▸ Exercise details: Please state how many lines in the records below contain the word "approximately", matching case exactly, and reply with that number alone.

▸ Data supplied:
---------------
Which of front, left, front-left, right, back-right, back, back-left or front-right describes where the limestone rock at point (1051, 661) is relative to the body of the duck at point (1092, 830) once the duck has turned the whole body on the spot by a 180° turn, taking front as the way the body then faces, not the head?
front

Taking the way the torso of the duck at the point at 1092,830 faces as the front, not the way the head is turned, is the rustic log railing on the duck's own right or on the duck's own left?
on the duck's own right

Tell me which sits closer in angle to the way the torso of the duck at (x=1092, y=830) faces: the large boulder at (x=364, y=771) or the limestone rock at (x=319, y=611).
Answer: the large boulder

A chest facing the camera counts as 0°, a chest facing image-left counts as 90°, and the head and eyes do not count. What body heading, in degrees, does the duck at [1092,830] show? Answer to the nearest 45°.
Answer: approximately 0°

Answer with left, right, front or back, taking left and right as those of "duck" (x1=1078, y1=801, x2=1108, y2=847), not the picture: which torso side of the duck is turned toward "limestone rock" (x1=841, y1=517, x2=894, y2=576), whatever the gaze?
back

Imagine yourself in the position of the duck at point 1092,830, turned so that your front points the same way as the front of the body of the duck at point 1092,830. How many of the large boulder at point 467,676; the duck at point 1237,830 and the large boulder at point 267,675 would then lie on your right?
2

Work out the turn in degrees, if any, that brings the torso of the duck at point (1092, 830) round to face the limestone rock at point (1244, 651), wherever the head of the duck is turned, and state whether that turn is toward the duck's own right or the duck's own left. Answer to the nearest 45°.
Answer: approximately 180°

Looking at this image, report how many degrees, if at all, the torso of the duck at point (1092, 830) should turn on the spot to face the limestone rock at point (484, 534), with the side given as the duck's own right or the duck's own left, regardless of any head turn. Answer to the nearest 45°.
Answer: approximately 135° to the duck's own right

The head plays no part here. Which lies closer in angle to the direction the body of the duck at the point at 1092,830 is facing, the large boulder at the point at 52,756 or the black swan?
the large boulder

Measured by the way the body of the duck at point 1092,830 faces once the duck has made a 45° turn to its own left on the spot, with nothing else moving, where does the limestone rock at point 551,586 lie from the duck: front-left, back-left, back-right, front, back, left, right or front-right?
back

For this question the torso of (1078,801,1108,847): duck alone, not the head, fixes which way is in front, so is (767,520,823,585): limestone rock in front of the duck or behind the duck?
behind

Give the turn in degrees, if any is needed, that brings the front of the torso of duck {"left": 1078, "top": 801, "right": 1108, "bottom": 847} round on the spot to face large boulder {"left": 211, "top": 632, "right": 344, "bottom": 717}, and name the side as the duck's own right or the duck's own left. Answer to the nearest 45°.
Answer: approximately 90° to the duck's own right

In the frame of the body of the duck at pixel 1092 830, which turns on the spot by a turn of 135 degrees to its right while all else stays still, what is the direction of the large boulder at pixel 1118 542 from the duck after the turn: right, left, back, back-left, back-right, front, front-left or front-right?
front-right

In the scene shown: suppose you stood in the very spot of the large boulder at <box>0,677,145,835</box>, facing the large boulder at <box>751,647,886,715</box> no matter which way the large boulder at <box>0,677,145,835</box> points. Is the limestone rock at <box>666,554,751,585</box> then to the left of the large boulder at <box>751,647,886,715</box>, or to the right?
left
---------------
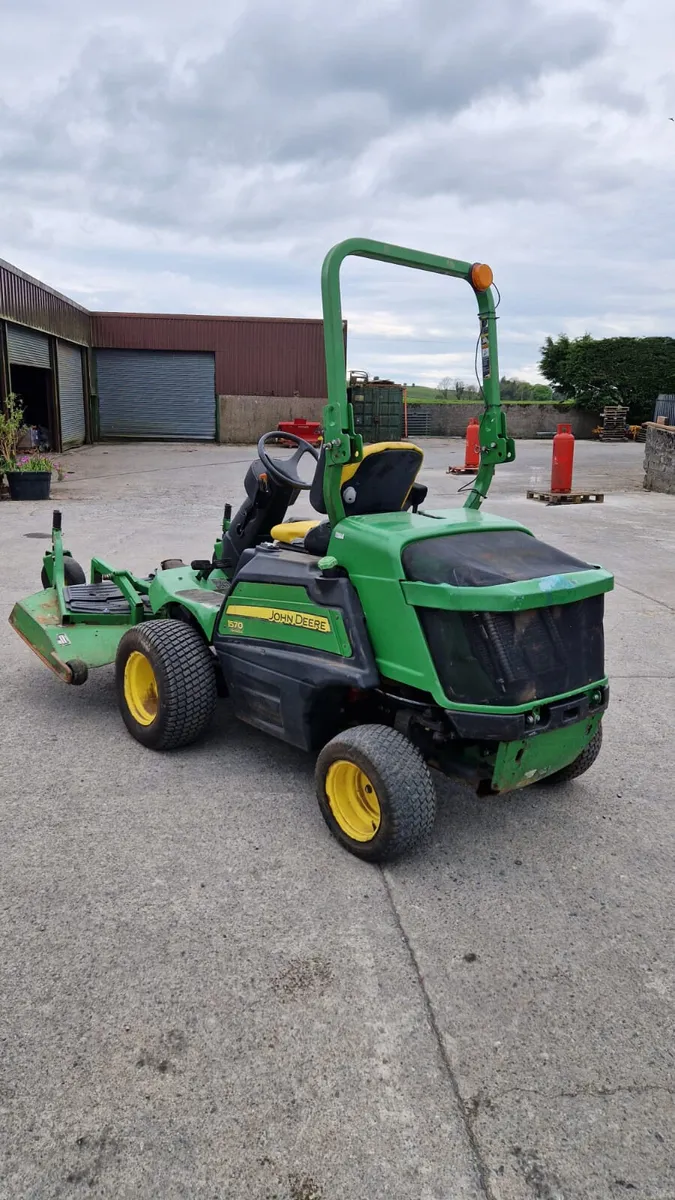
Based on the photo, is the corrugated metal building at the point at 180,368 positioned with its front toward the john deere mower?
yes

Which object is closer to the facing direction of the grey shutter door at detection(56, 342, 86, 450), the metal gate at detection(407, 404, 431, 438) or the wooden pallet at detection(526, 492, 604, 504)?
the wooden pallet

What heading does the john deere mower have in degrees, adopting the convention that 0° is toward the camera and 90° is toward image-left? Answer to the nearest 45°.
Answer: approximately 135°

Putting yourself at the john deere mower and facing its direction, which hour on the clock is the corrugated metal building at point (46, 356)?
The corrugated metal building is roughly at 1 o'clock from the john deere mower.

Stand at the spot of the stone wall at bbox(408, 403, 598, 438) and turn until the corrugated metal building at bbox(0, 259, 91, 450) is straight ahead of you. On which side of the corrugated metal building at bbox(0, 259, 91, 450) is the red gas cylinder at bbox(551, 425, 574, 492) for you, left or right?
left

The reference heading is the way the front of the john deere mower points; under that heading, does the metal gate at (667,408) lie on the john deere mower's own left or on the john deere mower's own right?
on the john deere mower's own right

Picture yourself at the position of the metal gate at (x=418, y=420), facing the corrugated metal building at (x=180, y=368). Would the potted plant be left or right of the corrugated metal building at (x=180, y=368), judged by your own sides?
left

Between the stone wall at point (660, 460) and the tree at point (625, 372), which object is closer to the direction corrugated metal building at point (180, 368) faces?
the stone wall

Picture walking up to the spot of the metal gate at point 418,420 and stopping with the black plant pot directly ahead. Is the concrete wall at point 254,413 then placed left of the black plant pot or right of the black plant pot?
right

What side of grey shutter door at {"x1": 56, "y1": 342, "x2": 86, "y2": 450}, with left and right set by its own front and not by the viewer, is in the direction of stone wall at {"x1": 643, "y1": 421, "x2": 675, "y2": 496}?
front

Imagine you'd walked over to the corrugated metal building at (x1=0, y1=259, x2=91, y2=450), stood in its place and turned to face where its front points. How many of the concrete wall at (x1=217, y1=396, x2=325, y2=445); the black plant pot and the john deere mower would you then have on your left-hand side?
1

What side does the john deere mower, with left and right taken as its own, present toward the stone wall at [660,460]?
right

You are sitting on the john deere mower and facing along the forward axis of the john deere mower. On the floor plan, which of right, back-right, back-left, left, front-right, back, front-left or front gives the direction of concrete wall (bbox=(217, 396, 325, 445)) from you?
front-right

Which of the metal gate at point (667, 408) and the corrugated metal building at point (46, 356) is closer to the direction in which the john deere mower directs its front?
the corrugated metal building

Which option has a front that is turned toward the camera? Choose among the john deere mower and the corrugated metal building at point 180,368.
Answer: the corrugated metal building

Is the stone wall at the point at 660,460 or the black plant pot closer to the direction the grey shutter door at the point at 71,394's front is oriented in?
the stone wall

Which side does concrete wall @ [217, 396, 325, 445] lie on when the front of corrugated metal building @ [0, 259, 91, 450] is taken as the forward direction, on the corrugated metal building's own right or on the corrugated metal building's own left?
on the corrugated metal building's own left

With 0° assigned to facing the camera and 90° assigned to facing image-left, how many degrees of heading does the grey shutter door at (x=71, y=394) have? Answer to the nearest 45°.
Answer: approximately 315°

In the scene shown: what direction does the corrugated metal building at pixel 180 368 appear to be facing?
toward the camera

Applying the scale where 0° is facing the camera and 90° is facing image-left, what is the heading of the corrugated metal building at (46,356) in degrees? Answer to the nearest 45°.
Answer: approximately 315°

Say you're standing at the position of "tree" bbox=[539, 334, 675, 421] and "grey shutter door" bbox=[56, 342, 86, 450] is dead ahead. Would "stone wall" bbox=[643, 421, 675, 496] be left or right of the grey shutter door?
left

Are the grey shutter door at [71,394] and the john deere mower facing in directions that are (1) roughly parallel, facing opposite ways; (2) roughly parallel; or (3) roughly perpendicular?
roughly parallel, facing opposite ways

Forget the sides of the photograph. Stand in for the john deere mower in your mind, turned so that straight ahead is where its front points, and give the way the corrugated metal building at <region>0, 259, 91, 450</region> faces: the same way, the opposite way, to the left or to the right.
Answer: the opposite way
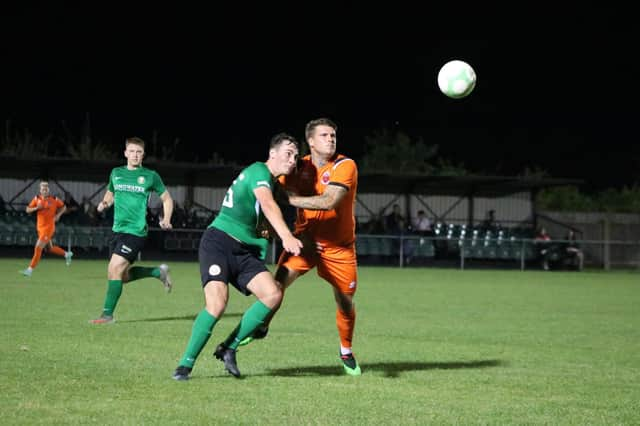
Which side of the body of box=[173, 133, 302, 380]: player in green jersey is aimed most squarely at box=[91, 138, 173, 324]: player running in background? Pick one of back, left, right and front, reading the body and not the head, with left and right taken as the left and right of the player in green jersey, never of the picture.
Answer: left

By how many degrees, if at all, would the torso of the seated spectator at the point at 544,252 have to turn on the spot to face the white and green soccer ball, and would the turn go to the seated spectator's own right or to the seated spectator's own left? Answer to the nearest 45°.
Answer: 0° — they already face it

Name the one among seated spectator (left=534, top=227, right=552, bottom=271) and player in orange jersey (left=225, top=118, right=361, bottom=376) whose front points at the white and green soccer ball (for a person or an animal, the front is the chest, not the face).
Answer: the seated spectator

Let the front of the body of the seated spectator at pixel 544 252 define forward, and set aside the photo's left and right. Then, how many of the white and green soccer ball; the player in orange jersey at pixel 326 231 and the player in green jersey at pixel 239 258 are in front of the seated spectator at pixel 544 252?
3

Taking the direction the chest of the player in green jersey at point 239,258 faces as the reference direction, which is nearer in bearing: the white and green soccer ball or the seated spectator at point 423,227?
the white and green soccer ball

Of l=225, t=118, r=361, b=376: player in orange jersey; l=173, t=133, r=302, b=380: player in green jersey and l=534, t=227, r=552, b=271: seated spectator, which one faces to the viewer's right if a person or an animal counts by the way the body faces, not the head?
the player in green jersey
---------------
▸ Answer section: 7